Persistent Sexual Arousal Syndrome (PSAS) / Persistent Genital Arousal Disorder (PGAD)
“My life has been sheer hell. I want my life back.”
“Sitting is unbearable, sometimes causing pressure to orgasm. Standing is the only time I feel nothing. Sitting in a car is torture.”
“I was constantly feeling overwhelming sensations of sexual arousal, which were purely physical and not accompanied by romantic or sexual fantasies.”
These are some of the anguished statements made by patients of Persistent Sexual Arousal Syndrome (PSAS) to their doctors and read out in medical forums to emphasize the need for research into this new challenge in women’s sexual health.
Dr. David Goldmeier who described PSAS in a report in the International Journal of STD and AIDS said women with PSAS who have sought treatment have reported extreme distress and even thoughts of suicide.
Considering the rarity with which this syndrome is reported by women it seems fitting to present two sample case reports from women interviewed by Dr. Sandra Leiblum and Dr. Sharon Nathan and reports gathered from obstetricians, gynecologists and other primary care doctors from other parts of the world who were presented with cases of PSAS.
Case Report 1: In 2001, a 52-year-old, divorced, working woman reported having Persistent Sexual Arousal Syndrome (PSAS) for 6 years and that it affected her work and destroyed her wellness. She reported persistent sensations of genital vascocongestion and masturbation offered no relief. With no thoughts of sex, her body would pulsate intensely with a constant need for release, sometimes with a reprieve only at sleep. She thought she was the only woman in the world with this peculiar problem and resorted to taking anti-depressants.
She was thoroughly examined by her family doctor, 3 gynecologists, a urologist, and a mental health specialist—and none of them could help her and had never heard of a distressing abnormality such as hers. The doctors were also baffled that her blood tests and hormone levels and an MRI scan showed normal. She said there was no history of psychological trauma. For six years she used anti-depressant drugs such as divalproex, sertraline, fluoxetine and buspirone that did not help her in any way. She said her sense of humor, support from family and friends helped ward off depression. With no forthcoming explanation or solution from doctors, the woman continues to suffer from PSAS.
Case Report 2: This is a case reported about a patient by a gynecologist in Australia. The patient is a 51-year-old woman with a “continual distressing feeling of sexual arousal.” The patient was unwilling to masturbate and orgasms did not relieve the persistent genital arousals. Androgen values and the results of abdominal computerized tomography covering the adrenal glands, lumbosacral spine and the pelvis were found to be normal. Neurologic findings were also normal. There was a mild tenderness in the suprapubic area. The patient reported using hormone replacement therapy for a few years for osteopenia and was not taking any alternative medicine therapy.

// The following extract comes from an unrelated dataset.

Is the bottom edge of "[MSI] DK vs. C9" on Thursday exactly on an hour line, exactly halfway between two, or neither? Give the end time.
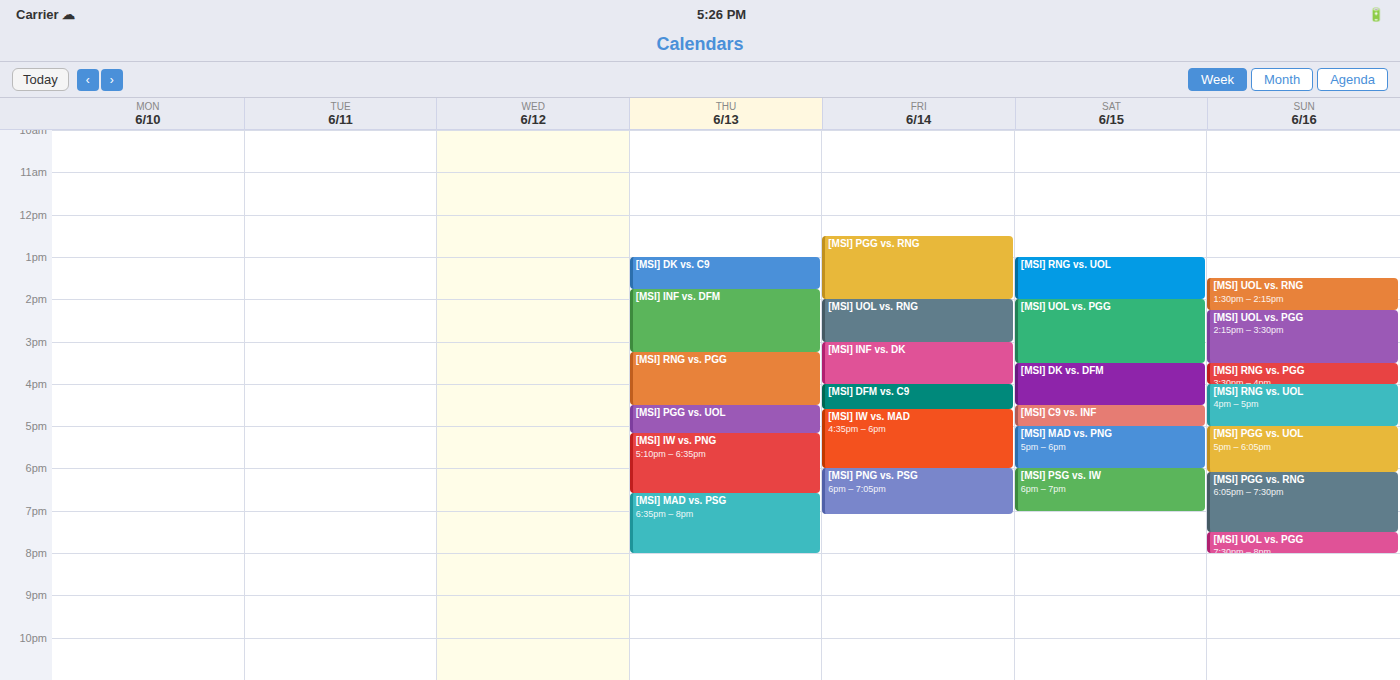
1:45 PM -- neither: three quarters of the way from the 1 PM line to the 2 PM line.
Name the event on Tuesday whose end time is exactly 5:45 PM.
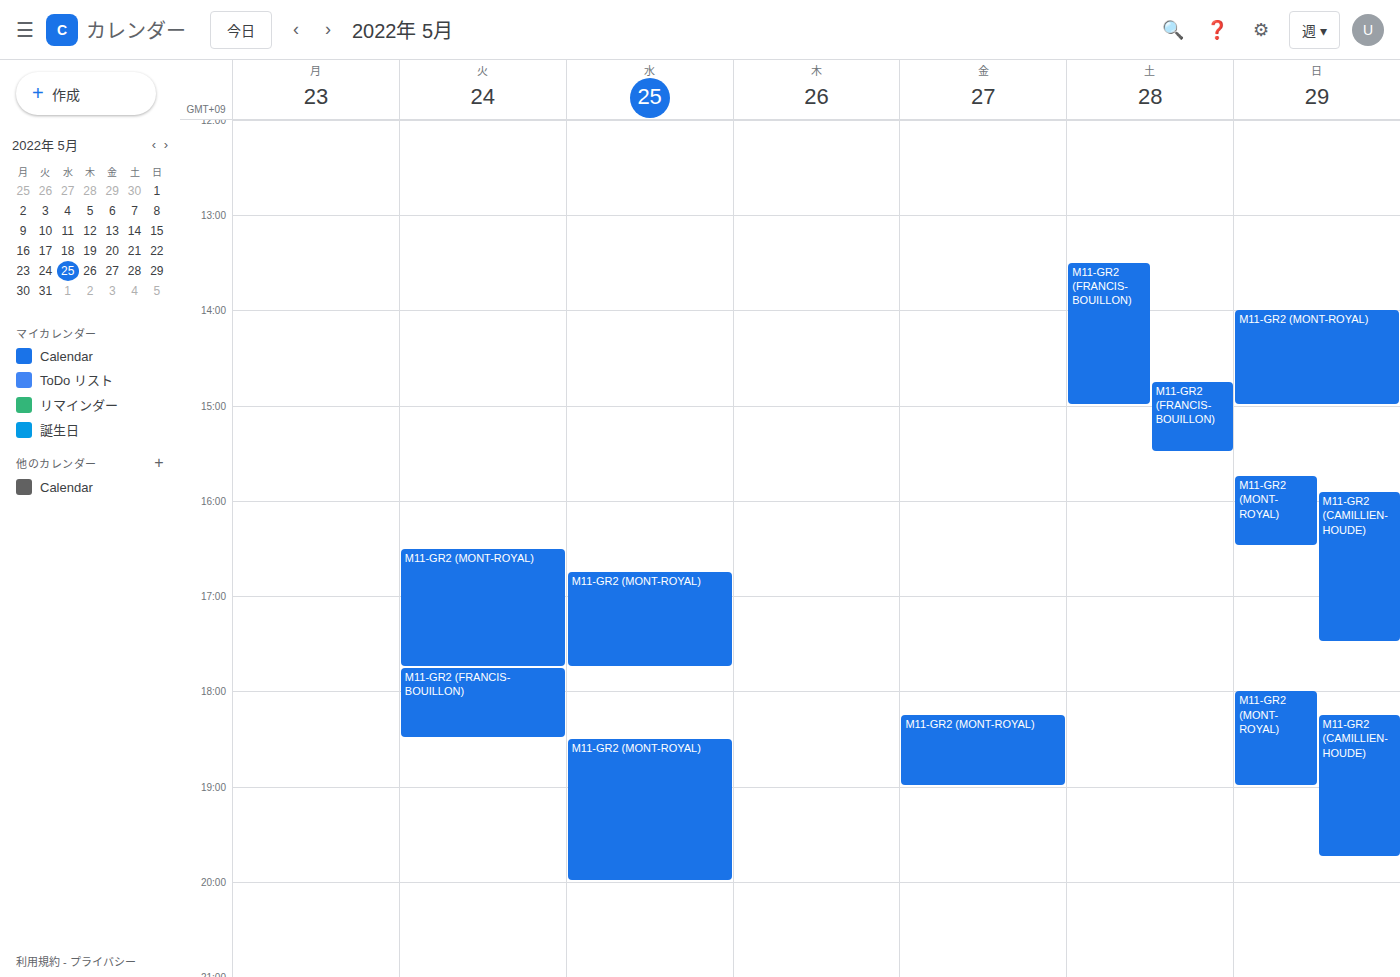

An endocrinologist in Phoenix, US, Dr. Randall Craig claims he has successfully treated two women with PSAS-like symptoms. In his letter posted on PSAS Support Group, he suggests that 3 hormones—progesterone, prolactin and oxytocin may play a role in PSAS. Particularly, women with insufficient oxytocin release after orgasm may experience PSAS symptoms. According to Dr. Craig inhaling oxytocin could relieve patients from symptoms of PSAS.